My Life in the Bush of Words or, J.D. Salinger in Africa: Broken Glass, by Alain Mabanckou

Louis Chude-Sokei

25.05.10

Broken Glass
Alain Mabanckou
Soft Skull Press
176 pages
$13.95

     Racism and colonialism may be our most public concerns and most jealously guarded political commodities, but the greatest difficulty facing black writers is actually a prohibition on self-loathing, a certain inability to hate oneself or “our people” with impunity.  The impulse to extreme and sometimes satirical self-criticism tends to be shunned by many of us and attacked by many others in favor of outward gestures: the critique of power, oppression, and almost inevitably, racism.  Sure, there are great misanthropes and bitter self-obsessed bastards in global black literary traditions.  Ralph Ellison’s Invisible Man comes immediately to mind, as does the work of George Schuyler, Jamaica Kincaid and the staggeringly under-rated Zimbabwean Dambudzo Marechera.  There are others too but the tendency towards nobility and grace almost always wins out in our writing, as does the affirmation of oneself or one’s “people.”  As a result the critique of external structures bends ever towards an assertion of black historical if not political innocence.  The joys of disaffection and the creative possibilities of nihilism are left largely untapped due to a crippling obsession with pride and an almost totalitarian insistence on solidarity.
     Now there are those who’ve been using the term “black nihilism” since the 1990s, by which they have meant that tendency in African-American popular culture since hip hop to eschew the glories of the outward gesture in favor of a seeming exultation in decadence and compromise.  And in Africa, the term “Afro-pessimism” has emerged in the last ten years to describe literary and cultural responses to a social world where political independence has turned out to be far more dangerous than colonial oppression.  To the radical imagination, these negative sensibilities are either a sign of political capitulation or of just how powerful those aforementioned structures remain in the wake of a generation that sharpened its teeth and its pens in the struggles against colonialism and racism.  Neither of these are the self-loathing I mean, though Alain Mabanckou from the Democratic Republic of the Congo does make the kind of generational claims in his most recent novel Broken Glass that place him on the other side of that same historical divide; and capitulation, decadence and the joys of self-abasement are his themes.  There is no innocence here: not in his work and not in his Africa.
      Where hip hop’s nihilism and the literature that it has birthed tends towards grandiose performances of potency, what  marks Mabanckou’s work is its interest in the internal gestures possible when cultural and political impotence are fruitfully acknowledged.  He is a writer whose work is set in the central vortex of an Africa where both colonization and liberation have failed, and where cultural affirmation and political resistance have often turned to genocide.  His world features the kind of violence that is enough to make any “hardcore” rapper blanch or become envious of material.  In such a world, his is the kind of self-loathing that matters (and his most dubious distinction may be that he is the first to incorporate Rwandan genocide jokes into his fiction).  Without this kind of brutal self-criticism and the will to render one’s own “people” complicit and less than noble, all outward critique rings false.  Without this healthy skepticism of the self, it is impossible to mount any serious critique of society, history or their various structures without the easy and dangerous obfuscations of ideology or religious orthodoxy.

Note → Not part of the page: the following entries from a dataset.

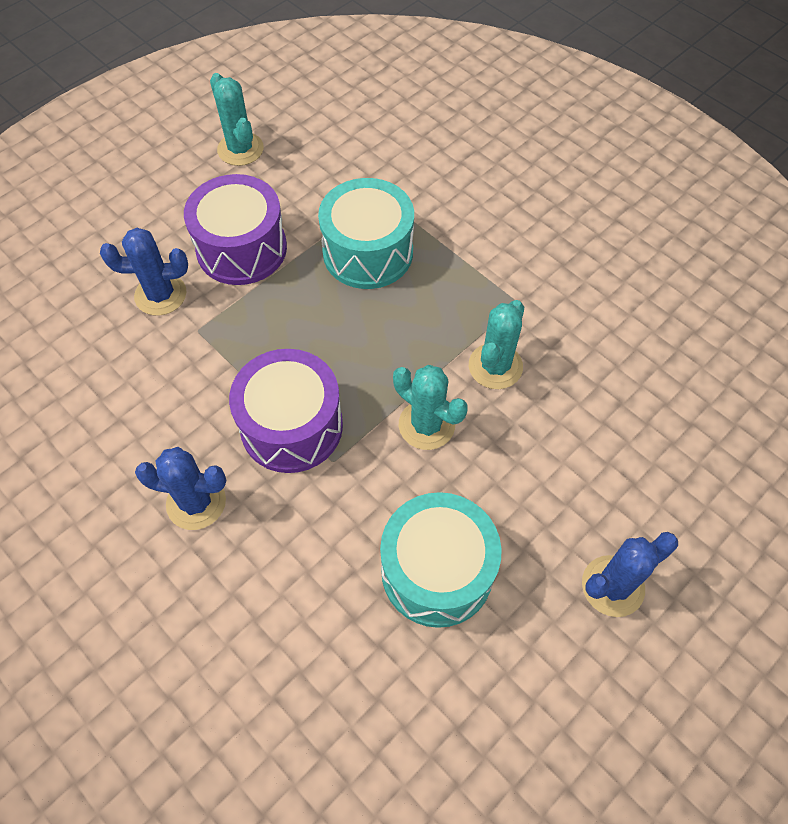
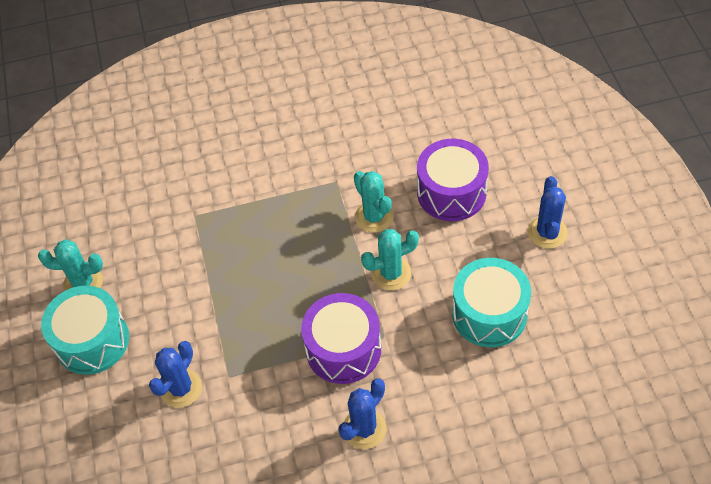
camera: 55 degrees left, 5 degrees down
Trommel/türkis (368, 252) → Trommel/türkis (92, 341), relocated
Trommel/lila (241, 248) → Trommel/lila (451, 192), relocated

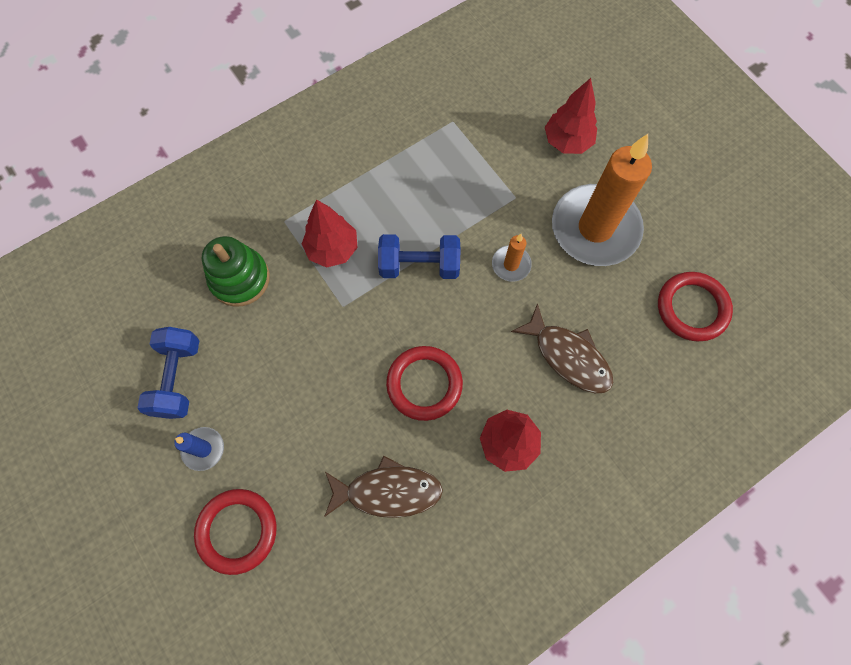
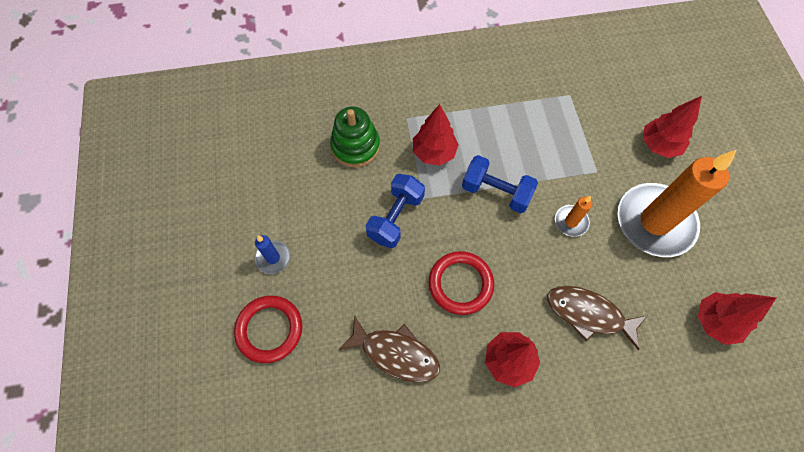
camera: 25 degrees right, 5 degrees down
Hantel/blau (178, 378) → Hantel/blau (395, 218), relocated
Fisch/braun (568, 356) → Fisch/braun (588, 314), 135 degrees clockwise
Ring/rot (692, 308) → Baum/rot (715, 322)

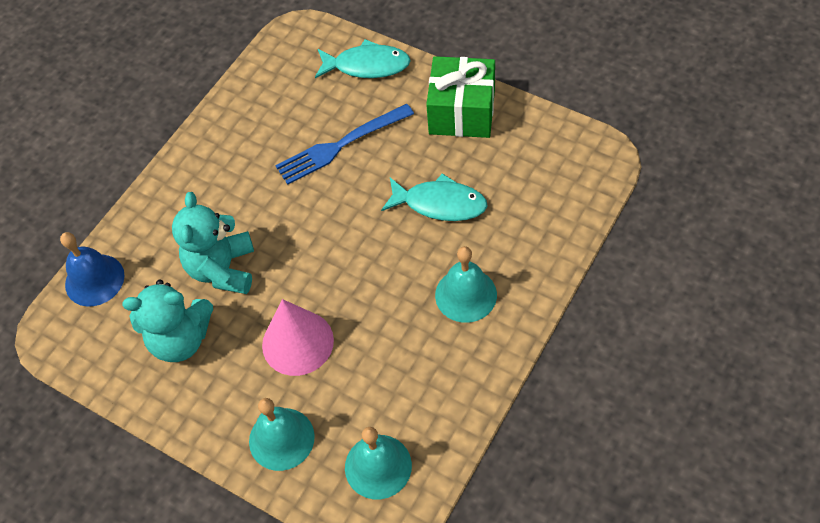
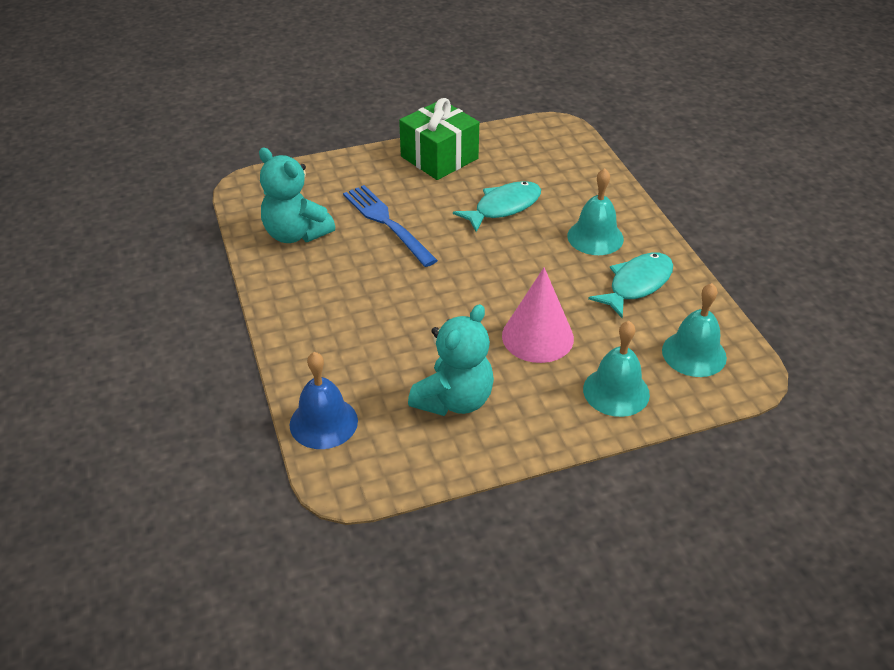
camera: 55 degrees left, 15 degrees down
Teddybär/türkis (222, 269) → Teddybär/türkis (296, 234), relocated
Gabel/blau (340, 146) → Gabel/blau (386, 222), 135 degrees clockwise
Fisch/türkis (367, 66) → Fisch/türkis (637, 284), relocated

     Broken Glass is Mabanckou’s second novel to be translated into English after the acclaimed and grandiloquent paean to impotence that was African Psycho.  Where Bret Easton Ellis’ American Psycho was driven by the boom-economy privileges that could make murder a mere lifestyle accessory in the over-developed world, Mabanckou’s would-be killer couldn’t even act in a country where life was cheaper than beer and where the river that bisected the country was filled with more corpses than fish.  Like other great novels about murder or crime as an act of liberation (from Dostoevsky’s Crime and Punishment to Richard Wright’s Native Son and Andre Gide’s Lafcadio’s Adventures, surely an influence on Mabanckou), African Psycho was largely about self-justification, excuses, interrupted and foiled opportunities.  In short, it was about language; particularly a dialect from a country so far on the margins of metropolitan French, that it’s very right to exist was in some ways also a crime.  French colonial policies were and are, after all, notorious for a rigorous policing of the language, one that had profound racial repercussions given that both immigration and assimilation were impossible without an accentless mastery.  
     Broken Glass is also the name of the novel’s narrator, busy writing the stories of the sodden yet voluble patrons of a bar called (what else) “Credit Gone West” at the behest of the barman, Stubborn Snail.  He often reflects directly on the relationship between himself, his language and France.  Now a disgraced ex-teacher, possible pedophile and devoted alcoholic he claims that “what mattered in the French language was not the rules, but the exceptions to the rules…the French language isn’t a long, quiet river, but rather a river to be diverted.”  It is not difficult to hear Nabokov here; indeed it isn’t difficult to hear an army of others since Broken Glass is constructed by a dense web of literary in-jokes, allusions and references.  On one page I was able to count as many as ten and that’s not including all those lost in the translation.  Adding to his grotesque phantasmagoria, the entire novel is written in one, long—well, it can’t be called a sentence since it has no periods, starting capitals or other punctuation besides commas.  In its own words “…it’s a real mess, this book, there are no full stops, only commas and more commas, sometimes speech marks when someone’s talking, that’s not right…”
     Though quickly irritating despite being often poetic, its relentless enjambment first suggests the influence of Louis Ferdinand Céline whose work appears often in Broken Glass and whose name Mabanckou gives to a French woman “with a terrific ass on her, an arse like a real Negress from back home.”  This Céline is described also as “the author” of one character’s decline, “his Dark Empire.”  Secondly, this technique oddly recalls Nigerian novelist Amos Tutuola whose My Life in the Bush of Ghosts is here blended with Céline’s Journey to the End of Night and Death on the Installment Plan to quite remarkable cross-cultural effect.  This doesn’t forgive the fact that by the end of this short novel, the narrative is in fact a mess.  Even its willingness to admit it’s own limitations doesn’t quite redeem it in the same way that a clever apology doesn’t excuse a crime.  It may be a fairly common gesture for sub-par writers of “meta-fiction,” but this kind of puerile self-reflexivity in no way stands in for insight into the admittedly exhausted techniques of narrative fiction.  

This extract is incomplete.